Most public plugins have a README file giving more detailed and up-to-date information on how to use them.
- public-plugins/ensembl
- Used to configure the current set of Ensembl species (as seen on www.ensembl.org) - without this or a similar plugin, no data will appear on your site.
- public-plugins/mirror
- Used to configure your local server settings
- public-plugins/genoverse
- Latest stable version of the Genoverse scrolling browser
- public-plugins/solr
- Solr search engine
- public-plugins/tools
- Web interface for BLAST, VEP, etc
- public-plugins/tools_hive
- eHive backend for tools server
- public-plugins/orm
- This plugin is used to separate optional features (user accounts, ability to update databases through a web interface) from the core functionality of the Ensembl webcode. It uses Rose::DB::Object and its associated modules for database access, and thus has a lot of additional Perl dependencies
- public-plugins/admin
- Administrative interface for non-biological content, such as help and news. Depends on public-plugins/orm
Using plugins
Plugins are used to complement the normal system of inheritance in object-oriented Perl. Whereas a child object can inherit methods from multiple parents, a parent object normally cannot be overridden by multiple children. The plugin system "aggregates" the contents of several methods into one "master" method that can then be used by mod_perl when rendering the webpage.
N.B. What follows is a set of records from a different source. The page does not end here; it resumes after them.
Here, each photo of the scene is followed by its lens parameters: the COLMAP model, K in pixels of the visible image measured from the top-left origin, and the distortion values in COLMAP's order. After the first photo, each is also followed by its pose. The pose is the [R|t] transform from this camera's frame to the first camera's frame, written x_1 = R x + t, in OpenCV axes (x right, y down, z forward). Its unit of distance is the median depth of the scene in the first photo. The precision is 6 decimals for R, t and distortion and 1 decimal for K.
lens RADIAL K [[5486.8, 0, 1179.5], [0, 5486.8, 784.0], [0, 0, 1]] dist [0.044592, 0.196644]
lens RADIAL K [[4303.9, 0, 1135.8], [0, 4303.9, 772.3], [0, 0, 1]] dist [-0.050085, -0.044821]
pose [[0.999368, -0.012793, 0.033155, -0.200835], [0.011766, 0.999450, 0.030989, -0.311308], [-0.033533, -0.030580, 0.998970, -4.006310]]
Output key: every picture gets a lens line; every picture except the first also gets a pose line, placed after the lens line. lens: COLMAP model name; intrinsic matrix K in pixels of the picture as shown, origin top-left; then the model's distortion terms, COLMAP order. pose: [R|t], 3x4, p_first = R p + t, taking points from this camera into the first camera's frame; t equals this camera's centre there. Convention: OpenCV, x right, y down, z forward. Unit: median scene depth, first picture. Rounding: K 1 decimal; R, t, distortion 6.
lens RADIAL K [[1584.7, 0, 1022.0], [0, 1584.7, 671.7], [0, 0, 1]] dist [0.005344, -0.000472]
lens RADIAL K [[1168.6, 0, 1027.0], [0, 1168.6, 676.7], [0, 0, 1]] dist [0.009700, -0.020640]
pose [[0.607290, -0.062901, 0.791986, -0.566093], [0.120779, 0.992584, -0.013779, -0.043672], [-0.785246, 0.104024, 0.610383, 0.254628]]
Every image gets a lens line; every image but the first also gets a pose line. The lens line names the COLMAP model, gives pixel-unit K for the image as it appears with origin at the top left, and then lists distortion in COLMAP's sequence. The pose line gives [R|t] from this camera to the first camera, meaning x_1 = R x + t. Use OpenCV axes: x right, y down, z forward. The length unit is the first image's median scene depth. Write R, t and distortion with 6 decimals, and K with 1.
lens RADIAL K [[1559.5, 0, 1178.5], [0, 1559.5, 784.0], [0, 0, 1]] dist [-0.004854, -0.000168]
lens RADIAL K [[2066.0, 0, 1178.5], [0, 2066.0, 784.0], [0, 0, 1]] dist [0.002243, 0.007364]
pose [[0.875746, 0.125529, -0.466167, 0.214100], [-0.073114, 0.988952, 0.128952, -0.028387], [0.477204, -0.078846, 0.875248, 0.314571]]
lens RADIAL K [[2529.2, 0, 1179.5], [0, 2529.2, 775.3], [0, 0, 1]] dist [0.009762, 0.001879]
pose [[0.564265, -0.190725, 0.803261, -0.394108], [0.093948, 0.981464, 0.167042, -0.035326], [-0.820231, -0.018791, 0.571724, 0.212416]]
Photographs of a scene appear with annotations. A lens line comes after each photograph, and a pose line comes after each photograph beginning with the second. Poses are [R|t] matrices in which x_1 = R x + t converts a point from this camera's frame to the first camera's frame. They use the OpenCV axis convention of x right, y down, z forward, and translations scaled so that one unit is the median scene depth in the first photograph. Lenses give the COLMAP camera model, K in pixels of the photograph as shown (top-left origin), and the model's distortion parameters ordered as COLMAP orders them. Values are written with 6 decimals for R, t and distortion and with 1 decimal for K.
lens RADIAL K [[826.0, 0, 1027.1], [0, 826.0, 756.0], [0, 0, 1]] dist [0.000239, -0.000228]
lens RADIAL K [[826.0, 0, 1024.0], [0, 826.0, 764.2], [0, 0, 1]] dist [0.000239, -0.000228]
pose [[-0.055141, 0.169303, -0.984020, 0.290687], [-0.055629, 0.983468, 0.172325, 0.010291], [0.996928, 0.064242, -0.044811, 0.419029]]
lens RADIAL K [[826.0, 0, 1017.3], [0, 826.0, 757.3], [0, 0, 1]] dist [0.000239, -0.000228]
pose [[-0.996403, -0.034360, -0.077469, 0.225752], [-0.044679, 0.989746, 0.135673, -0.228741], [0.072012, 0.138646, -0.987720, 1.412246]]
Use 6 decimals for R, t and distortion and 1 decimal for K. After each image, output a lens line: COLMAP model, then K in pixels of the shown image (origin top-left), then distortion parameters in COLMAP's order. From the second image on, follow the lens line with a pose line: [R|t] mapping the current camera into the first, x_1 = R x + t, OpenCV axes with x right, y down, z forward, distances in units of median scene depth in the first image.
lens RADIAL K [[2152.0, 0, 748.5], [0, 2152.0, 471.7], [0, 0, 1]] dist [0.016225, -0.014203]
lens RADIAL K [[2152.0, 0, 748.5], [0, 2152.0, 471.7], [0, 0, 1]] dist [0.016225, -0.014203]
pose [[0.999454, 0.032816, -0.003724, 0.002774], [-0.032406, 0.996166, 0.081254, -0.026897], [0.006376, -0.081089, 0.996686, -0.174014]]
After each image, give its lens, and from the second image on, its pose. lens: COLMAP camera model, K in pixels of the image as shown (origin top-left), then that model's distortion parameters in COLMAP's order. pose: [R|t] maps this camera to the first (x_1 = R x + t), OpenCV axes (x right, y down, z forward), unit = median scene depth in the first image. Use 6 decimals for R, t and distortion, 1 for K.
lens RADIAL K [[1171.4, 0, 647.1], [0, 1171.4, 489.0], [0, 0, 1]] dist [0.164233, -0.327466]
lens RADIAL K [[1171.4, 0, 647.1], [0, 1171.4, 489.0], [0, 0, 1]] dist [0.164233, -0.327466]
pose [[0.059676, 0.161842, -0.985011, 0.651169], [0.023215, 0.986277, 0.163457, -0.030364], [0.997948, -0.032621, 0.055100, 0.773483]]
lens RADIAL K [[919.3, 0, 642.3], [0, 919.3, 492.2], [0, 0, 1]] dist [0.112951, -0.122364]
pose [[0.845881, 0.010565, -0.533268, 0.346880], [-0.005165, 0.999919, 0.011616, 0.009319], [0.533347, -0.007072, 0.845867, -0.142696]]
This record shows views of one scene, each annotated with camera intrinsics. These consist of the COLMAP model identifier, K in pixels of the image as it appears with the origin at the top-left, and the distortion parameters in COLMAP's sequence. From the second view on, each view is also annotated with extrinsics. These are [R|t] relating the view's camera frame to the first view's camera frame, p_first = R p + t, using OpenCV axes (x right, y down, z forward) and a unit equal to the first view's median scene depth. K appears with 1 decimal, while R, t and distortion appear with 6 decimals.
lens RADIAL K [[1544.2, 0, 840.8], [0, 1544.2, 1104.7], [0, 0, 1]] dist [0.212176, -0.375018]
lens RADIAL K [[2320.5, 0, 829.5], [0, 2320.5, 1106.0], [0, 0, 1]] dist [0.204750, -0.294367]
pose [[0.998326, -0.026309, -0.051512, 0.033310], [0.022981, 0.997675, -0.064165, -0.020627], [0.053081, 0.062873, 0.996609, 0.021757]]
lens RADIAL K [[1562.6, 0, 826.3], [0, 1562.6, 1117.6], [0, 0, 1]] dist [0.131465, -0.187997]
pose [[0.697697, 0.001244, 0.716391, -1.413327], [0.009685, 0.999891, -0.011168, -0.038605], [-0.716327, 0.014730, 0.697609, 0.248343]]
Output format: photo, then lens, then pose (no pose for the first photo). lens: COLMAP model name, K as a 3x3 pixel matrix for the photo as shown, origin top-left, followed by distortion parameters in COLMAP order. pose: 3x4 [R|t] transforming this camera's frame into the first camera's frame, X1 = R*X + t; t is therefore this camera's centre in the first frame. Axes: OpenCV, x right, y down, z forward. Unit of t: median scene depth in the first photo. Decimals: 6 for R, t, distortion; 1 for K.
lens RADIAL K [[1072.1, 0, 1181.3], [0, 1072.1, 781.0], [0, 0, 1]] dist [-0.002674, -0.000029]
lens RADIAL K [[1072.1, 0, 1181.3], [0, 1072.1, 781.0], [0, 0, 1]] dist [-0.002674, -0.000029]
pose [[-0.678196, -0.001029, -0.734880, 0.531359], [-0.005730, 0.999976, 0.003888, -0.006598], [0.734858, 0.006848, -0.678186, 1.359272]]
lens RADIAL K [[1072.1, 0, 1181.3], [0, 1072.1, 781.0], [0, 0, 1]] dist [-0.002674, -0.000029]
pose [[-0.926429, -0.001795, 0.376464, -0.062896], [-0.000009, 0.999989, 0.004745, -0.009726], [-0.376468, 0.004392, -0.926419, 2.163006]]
The module conf/Plugins.pm
controls which plugins are
used by an instance of Ensembl and their order of precedence. In a
standard Ensembl mirror, the module will define a plugin array as follows:
$SiteDefs::ENSEMBL_PLUGINS = [ 'EnsEMBL::Mirror' => $SiteDefs::ENSEMBL_SERVERROOT.'/public-plugins/mirror', 'EnsEMBL::Genoverse' => $SiteDefs::ENSEMBL_SERVERROOT.'/public-plugins/genoverse', # 'EnsEMBL::Solr' => $SiteDefs::ENSEMBL_SERVERROOT.'/public-plugins/solr', # 'EnsEMBL::Users' => $SiteDefs::ENSEMBL_SERVERROOT.'/public-plugins/users', 'EnsEMBL::Ensembl' => $SiteDefs::ENSEMBL_SERVERROOT.'/public-plugins/ensembl' 'EnsEMBL::Docs' => $SiteDefs::ENSEMBL_SERVERROOT.'/public-plugins/docs', ];
The plugins are processed in reverse order, starting with the last one.